I'm hoping for a week to 2 weeks at most.  My usual fermentation time is 30 days as most of the visible activity has long since stopped.  I worry that adding something too soon may bring on the "wild yeast" you mentioned, so adding directly is not an option.  I also think that it might change the flavor too much as well.  
I will cook these in my bottling process in any case which is as follows:
Clean all bottles
Pour boiling water into each bottle to sterilize
Pour sauce into each bottle
Put all the bottles, with no lid on, into a boiling water bath for 15 minutes
Cap tightly and turn upside down.
Thank you for any help!  I appreciate the help here and any comments on my process is welcome.
dragonsfire said:
Try adding honey, take a small amount and see how it goes.
You know, that was my first impulse after tasting it.   Although I was thinking brown sugar, honey sounds like a better option and perhaps a better flavor.  
But here's the thing.  Here in Thailand there is sugar in almost everything.  In the dishes themselves, the sauces, etc etc.  Think of that sweet thai sauce with a small amount of chili in it as one example. 
They may call this Healthy Boy brand, but it isn't.  It must be really difficult for diabetics here.  Here's the basic recipe which is used on a lot of fried (again not very healthy) food.
Thai Sweet Chili Sauce 

  • 1 cup medium/mild red chilies, chopped.
  • 1-3 Thai chilies, or to taste.
  • 8 cloves garlic, smashed.
  • 1 cup sugar.
  • ⅓ cup water.
  • ¾ cup white vinegar.
  • 1½ tsp fine grain salt.
  • 1 Tbsp tapioca starch dissolved in 3 Tbsp water (or use cornstarch)

 The ORIGINAL Sri Racha sauces that come from Sri Racha province are sweet and people there don't like the Huy Fong version!  I think this is partly due to pride, but also tastes.  Like Americans expect ketchup and mustard on their hamburgers, Thais have come to expect certain flavors on their dishes notably from branded sauces.  I don't expect to change that, but I hope to find a niche market that wants flavor & heat without sweetness.  
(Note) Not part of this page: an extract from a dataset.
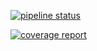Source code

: [![pipeline status](https://lab.ssafy.com/s06-ai-image-sub2/S06P22D102/badges/tests/pipeline.svg)](https://lab.ssafy.com/s06-ai-image-sub2/S06P22D102/-/commits/tests)

[![coverage report](https://lab.ssafy.com/s06-ai-image-sub2/S06P22D102/badges/tests/coverage.svg)](https://lab.ssafy.com/s06-ai-image-sub2/S06P22D102/-/commits/tests)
Honey could be a good compromise in the future instead of sugar but for now I want to stay away from even mildly sweet sauces or adding any sweet components.  In some ways I'm still a novice to the process of sauce making, and I want to get the process down where my sauces are consistent batch to batch even though they are "artisan" sauces.   ;)  So far, so good, and fortunately my family can tolerate heat so I can test on them.  
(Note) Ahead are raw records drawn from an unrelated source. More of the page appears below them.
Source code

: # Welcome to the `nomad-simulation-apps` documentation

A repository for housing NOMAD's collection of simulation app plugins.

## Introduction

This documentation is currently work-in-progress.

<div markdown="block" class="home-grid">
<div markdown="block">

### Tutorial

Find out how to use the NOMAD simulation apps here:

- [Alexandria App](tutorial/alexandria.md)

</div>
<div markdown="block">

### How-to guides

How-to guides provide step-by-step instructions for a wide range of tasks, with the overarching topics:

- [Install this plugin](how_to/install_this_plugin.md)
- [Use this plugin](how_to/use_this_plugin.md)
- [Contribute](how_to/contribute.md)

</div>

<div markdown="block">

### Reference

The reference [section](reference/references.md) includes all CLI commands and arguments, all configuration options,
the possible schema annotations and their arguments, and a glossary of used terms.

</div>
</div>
I do find it interesting that I know a LOT of Thai people that cannot tolerate spicy food at all.  Some are older and it's because of health reasons, but I know 4-5 Thai guys who use zero chilies in any of their food.  Also, the expectation is that farang, (westerners) cannot tolerate spicy food.  Then they see me eat lol. ;)
emanphoto said:
I do find it interesting that I know a LOT of Thai people that cannot tolerate spicy food at all.  Some are older and it's because of health reasons, but I know 4-5 Thai guys who use zero chilies in any of their food. 
 That is interesting...
saiias said:
 That is interesting...
Another typical sauce here is chilies in fish sauce.  Basically it is used instead of salt.  Fried rice dishes are pretty bland on their own so it's up to the individual to spice or season it.  I might use a little nam pla, but I mostly scoop out the chilies hehe!  Makes it salty enough.
emanphoto said:
Another typical sauce here is chilies in fish sauce.  Basically it is used instead of salt. 
I love me some Som Tum. That is the 1st thing I order when I go to an authentic thai restaurant here.
I think Som Tum has this sauce.. correct?
I don't particularly like som tum which is like sacrilege here, but as a side salad is a enough for me.  I don't get it with the fermented crab in it and same for my wife.  There are countless stands making som tum here and it is made to order in the way you like it.  People stand in line for it.
But as far as the sauce for som tum, I believe it is a combination of fish sauce (nam pla), sugar, and lime juice and chilies.  Yep, googled and this confirms that.  https://food.ndtv.com/recipe-som-tam-papaya-salad-408182
White Sugar is the poor mans cocaine, the industry cant keep up with the demand, its put in everything because its addictive. They discovered putting it in cigarettes makes people addicted much faster to them.